The standard narrative of British sculpture locates Anthony Caro’s advanced sculpture course at Saint Martins School of Art as the focal point of a transition from materials-based perceptual making towards the more conceptual approach embodied by Richard Long and Gilbert & George. Mark Wilsher’s recent body of work uncovers a neglected middle generation of sculptors working mostly in welded steel who have disappeared from orthodox art history. Once well-respected names such as Peter Hide, David Evison and Bernard Schottlander are largely forgotten today.

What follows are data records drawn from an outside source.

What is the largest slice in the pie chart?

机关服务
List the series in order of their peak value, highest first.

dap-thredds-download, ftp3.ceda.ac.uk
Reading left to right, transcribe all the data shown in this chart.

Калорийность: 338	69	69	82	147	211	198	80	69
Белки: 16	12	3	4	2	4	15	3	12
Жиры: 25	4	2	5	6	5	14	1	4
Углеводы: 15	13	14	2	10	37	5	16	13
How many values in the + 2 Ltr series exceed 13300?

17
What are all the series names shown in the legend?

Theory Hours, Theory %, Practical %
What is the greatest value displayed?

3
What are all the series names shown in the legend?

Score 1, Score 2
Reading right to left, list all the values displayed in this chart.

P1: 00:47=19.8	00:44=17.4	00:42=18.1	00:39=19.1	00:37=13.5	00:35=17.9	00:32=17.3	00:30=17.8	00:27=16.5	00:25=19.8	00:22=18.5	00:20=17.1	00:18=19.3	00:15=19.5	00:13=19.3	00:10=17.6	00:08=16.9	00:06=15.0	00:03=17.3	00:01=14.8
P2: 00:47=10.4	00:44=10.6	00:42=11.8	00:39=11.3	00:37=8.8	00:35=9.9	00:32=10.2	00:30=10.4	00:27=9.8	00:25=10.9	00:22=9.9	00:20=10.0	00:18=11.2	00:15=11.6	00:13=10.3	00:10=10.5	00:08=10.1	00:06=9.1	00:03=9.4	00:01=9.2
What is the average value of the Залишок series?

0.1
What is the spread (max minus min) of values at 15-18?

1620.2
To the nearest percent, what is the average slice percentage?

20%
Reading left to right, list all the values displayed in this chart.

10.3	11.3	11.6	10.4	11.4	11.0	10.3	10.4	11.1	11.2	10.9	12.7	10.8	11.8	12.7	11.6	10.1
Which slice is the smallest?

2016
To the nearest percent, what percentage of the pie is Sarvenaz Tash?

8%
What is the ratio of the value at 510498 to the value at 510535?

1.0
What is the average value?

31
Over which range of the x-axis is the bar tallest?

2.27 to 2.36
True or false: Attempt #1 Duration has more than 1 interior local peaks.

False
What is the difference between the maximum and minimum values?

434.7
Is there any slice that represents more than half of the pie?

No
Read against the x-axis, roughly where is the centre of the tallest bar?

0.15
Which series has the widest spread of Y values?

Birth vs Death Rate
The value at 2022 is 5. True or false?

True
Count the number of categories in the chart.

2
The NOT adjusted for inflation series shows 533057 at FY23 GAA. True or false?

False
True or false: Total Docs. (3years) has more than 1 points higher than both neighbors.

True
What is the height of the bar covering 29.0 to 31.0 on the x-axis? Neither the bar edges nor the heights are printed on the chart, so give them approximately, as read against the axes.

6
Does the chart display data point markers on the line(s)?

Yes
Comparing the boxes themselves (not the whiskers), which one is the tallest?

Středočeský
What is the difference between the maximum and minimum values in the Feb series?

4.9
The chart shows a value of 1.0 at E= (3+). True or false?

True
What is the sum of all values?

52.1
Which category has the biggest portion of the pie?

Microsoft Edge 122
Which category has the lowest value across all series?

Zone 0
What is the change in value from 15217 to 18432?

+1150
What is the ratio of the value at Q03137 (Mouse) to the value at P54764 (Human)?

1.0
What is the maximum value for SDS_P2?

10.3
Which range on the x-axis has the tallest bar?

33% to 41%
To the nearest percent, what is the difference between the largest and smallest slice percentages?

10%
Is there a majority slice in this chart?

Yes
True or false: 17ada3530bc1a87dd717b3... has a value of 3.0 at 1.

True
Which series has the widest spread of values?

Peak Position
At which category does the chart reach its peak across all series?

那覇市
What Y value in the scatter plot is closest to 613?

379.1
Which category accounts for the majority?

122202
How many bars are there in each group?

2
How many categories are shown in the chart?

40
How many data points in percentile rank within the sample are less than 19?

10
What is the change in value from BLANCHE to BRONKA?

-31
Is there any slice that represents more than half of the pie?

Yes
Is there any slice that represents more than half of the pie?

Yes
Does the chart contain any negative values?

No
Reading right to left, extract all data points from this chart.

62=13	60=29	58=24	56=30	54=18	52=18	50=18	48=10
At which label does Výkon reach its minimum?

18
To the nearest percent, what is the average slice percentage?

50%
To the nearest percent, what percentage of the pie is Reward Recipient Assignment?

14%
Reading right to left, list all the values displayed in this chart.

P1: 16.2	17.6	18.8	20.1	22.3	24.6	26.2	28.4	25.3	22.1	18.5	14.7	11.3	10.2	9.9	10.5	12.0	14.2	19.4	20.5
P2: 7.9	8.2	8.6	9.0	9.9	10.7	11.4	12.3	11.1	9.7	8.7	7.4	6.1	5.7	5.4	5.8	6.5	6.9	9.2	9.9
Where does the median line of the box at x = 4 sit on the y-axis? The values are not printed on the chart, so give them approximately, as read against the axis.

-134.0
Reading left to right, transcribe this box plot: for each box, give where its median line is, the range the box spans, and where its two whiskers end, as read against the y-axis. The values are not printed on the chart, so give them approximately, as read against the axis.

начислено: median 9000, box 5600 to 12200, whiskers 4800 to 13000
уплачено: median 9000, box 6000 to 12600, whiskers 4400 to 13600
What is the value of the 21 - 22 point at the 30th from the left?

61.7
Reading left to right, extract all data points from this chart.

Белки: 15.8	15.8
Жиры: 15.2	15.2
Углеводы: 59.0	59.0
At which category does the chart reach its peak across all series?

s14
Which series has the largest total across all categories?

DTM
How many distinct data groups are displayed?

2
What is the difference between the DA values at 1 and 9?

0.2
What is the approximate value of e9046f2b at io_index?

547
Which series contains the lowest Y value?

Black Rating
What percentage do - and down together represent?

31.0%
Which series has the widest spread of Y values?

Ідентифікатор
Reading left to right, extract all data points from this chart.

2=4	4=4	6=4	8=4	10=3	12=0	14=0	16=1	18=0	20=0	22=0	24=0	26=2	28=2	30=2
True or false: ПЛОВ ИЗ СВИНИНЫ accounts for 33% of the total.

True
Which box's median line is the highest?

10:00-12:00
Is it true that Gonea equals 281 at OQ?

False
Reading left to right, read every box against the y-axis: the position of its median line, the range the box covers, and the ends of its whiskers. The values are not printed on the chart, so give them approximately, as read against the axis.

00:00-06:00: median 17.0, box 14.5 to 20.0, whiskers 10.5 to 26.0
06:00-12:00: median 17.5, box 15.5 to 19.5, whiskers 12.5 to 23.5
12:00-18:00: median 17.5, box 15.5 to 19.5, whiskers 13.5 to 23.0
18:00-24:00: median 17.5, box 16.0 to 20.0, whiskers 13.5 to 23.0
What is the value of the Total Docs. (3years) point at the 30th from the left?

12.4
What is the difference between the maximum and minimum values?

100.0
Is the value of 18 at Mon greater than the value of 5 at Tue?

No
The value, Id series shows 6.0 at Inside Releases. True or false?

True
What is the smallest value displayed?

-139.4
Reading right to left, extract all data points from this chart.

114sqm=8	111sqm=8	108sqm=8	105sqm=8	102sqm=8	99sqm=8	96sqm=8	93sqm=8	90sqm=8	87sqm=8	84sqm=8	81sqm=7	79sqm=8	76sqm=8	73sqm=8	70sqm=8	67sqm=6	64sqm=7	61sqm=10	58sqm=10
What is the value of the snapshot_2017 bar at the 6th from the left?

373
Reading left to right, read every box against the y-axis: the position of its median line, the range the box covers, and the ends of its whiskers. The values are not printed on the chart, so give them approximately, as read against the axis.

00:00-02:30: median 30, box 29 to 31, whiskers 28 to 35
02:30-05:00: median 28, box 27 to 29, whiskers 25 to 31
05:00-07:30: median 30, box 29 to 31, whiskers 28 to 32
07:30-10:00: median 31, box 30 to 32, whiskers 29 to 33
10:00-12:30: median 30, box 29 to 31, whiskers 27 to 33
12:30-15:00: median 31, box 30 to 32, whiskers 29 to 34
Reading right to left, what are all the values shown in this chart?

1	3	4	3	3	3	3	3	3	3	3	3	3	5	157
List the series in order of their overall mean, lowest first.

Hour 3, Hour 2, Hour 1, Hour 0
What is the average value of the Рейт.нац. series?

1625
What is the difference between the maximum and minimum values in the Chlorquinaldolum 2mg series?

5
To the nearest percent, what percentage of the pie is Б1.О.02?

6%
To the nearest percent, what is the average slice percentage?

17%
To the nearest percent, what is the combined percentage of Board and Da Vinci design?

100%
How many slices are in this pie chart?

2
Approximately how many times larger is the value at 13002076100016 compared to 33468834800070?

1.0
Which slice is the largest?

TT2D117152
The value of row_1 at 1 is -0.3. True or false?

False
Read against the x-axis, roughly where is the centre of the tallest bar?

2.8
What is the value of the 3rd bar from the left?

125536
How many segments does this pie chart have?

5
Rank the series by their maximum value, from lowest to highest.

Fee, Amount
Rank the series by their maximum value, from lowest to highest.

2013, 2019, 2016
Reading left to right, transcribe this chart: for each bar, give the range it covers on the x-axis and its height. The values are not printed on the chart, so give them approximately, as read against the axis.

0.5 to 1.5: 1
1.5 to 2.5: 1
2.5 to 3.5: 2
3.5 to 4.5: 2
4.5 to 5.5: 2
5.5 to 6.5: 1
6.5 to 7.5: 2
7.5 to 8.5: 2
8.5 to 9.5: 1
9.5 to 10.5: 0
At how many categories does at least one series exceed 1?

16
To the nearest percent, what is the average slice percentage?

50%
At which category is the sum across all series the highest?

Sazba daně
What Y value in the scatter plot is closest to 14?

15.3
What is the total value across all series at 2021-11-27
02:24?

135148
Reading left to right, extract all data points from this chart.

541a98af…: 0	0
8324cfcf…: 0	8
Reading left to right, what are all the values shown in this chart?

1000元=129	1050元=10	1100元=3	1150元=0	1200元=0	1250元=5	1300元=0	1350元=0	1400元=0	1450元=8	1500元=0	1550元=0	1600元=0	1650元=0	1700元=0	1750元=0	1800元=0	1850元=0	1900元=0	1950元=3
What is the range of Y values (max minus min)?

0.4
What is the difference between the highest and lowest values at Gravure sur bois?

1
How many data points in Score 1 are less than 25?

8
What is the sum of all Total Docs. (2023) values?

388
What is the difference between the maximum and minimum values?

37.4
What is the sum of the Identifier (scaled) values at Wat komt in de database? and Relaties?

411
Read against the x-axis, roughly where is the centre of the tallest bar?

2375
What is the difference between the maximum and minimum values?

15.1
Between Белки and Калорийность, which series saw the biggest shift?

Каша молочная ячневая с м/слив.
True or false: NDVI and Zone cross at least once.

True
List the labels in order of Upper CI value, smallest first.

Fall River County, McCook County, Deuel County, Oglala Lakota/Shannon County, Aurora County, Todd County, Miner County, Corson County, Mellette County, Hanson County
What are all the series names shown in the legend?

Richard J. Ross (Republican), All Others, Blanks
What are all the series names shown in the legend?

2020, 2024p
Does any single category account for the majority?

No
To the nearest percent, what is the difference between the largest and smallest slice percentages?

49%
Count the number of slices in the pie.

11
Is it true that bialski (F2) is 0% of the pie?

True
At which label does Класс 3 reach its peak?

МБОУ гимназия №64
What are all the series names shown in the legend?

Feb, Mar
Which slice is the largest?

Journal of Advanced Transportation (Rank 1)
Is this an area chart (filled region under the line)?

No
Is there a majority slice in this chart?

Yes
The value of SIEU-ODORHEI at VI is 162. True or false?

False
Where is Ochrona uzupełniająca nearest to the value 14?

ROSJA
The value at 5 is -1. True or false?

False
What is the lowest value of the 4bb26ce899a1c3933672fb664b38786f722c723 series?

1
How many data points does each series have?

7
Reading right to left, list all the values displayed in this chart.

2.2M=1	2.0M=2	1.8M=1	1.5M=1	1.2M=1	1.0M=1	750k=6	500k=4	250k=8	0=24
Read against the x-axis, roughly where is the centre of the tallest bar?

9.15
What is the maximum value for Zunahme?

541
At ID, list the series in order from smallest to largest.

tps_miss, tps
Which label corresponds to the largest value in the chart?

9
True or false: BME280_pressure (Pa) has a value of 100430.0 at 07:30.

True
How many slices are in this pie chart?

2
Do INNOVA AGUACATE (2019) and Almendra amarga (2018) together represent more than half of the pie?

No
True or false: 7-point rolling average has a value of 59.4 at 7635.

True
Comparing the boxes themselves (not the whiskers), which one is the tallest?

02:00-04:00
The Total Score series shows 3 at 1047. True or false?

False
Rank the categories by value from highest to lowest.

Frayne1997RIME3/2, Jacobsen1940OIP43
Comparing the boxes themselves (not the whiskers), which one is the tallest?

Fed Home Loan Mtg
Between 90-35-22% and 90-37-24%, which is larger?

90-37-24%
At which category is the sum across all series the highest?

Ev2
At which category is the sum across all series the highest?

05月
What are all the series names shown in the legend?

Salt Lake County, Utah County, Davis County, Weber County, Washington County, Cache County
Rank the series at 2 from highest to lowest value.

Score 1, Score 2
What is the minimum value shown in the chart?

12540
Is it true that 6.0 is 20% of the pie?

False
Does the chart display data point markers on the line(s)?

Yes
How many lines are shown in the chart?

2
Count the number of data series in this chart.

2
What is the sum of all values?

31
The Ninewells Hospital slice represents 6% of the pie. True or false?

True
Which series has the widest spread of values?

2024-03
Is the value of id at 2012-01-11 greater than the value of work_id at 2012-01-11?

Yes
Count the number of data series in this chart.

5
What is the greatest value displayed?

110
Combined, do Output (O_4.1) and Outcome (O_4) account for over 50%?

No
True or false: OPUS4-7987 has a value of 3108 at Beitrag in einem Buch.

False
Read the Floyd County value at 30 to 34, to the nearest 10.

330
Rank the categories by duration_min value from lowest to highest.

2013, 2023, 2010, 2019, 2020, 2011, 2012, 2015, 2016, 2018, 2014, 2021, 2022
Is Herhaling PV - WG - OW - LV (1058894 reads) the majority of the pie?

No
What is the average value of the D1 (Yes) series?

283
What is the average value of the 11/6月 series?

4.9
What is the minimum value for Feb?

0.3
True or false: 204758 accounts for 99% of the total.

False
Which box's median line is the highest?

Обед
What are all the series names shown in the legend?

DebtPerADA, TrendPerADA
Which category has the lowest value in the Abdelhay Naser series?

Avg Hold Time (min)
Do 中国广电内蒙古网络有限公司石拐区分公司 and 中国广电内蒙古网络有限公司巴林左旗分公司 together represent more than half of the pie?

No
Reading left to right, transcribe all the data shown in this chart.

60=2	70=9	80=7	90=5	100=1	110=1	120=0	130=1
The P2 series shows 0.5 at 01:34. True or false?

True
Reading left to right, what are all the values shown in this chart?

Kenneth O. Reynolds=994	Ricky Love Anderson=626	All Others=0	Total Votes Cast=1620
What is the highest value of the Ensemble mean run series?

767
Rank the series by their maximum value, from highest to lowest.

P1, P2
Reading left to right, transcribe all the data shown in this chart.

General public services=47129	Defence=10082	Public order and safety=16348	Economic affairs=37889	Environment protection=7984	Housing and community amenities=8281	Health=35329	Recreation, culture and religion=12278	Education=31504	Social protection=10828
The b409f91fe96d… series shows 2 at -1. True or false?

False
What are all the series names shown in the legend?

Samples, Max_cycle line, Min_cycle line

Their large scale abstract works were perfect ornamentation for the new plazas and public spaces generated by the building boom of the 1960s. Once emblematic of advanced art, however, they have since faded into near invisibility because of their very ubiquity. This exhibition is an attempt to understand and empathise with these works by engaging in a cross generational dialogue. Drawing directly on to original photographs and catalogue pages from the 60s and 70s, Wilsher aims to clear a conceptual space in which it is possible to play freely with formal notions of “perceptual” composition.
The drawings in the exhibition will be shown alongside an adjusted text by William Tucker and an original 1966 sculpture by Brian Wall.
Mark Wilsher studied at the University of Westminster and Central Saint Martins, and has written regularly for Art Monthly since 2001. Recent exhibitions include Kunstwerk Bazaar at OUTPOST Norwich (2008), A Staged Dissent RADAR at Loughborough University (2008), Drawing on Sculpture Leeds City Art Gallery (2007), 60th Anniversary Show Gimpel Fils (2006), The History of Sculpture Salford University (2005) and EAST International (2005). He is currently working on a PhD at Norwich University College of the Arts, and a film commission for Picture This.
Unfinished Business is the result of a Henry Moore Institute Research Fellowship. Brian Wall’s sculpture is on loan from the Arts Council Collection and its inclusion is supported by Norwich University College of the Arts.